REQUIRED ACTION: Whatever runs from the line with "おうちでお仕事ができる『美容系モニター』として活躍して" to the end of the records below must be copied exactly, with nothing else included.

SOURCE DATA:
──────

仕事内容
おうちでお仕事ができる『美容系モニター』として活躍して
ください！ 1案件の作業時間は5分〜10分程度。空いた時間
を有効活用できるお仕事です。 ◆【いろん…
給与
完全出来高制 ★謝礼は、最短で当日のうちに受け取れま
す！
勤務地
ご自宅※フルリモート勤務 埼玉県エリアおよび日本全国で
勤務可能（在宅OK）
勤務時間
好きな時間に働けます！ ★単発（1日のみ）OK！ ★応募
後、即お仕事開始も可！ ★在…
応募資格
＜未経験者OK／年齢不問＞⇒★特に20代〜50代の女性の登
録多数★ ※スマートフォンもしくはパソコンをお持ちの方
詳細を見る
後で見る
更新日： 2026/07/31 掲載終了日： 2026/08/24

──────

PROBLEM SOLUTION:
おうちでお仕事ができる『美容系モニター』として活躍して
ください！ 1案件の作業時間は5分〜10分程度。空いた時間
を有効活用できるお仕事です。 ◆【いろん…
給与
完全出来高制 ★謝礼は、最短で当日のうちに受け取れま
す！
勤務地
ご自宅※フルリモート勤務 埼玉県エリアおよび日本全国で
勤務可能（在宅OK）
勤務時間
好きな時間に働けます！ ★単発（1日のみ）OK！ ★応募
後、即お仕事開始も可！ ★在…
応募資格
＜未経験者OK／年齢不問＞⇒★特に20代〜50代の女性の登
録多数★ ※スマートフォンもしくはパソコンをお持ちの方
詳細を見る
後で見る
更新日： 2026/07/31 掲載終了日： 2026/08/24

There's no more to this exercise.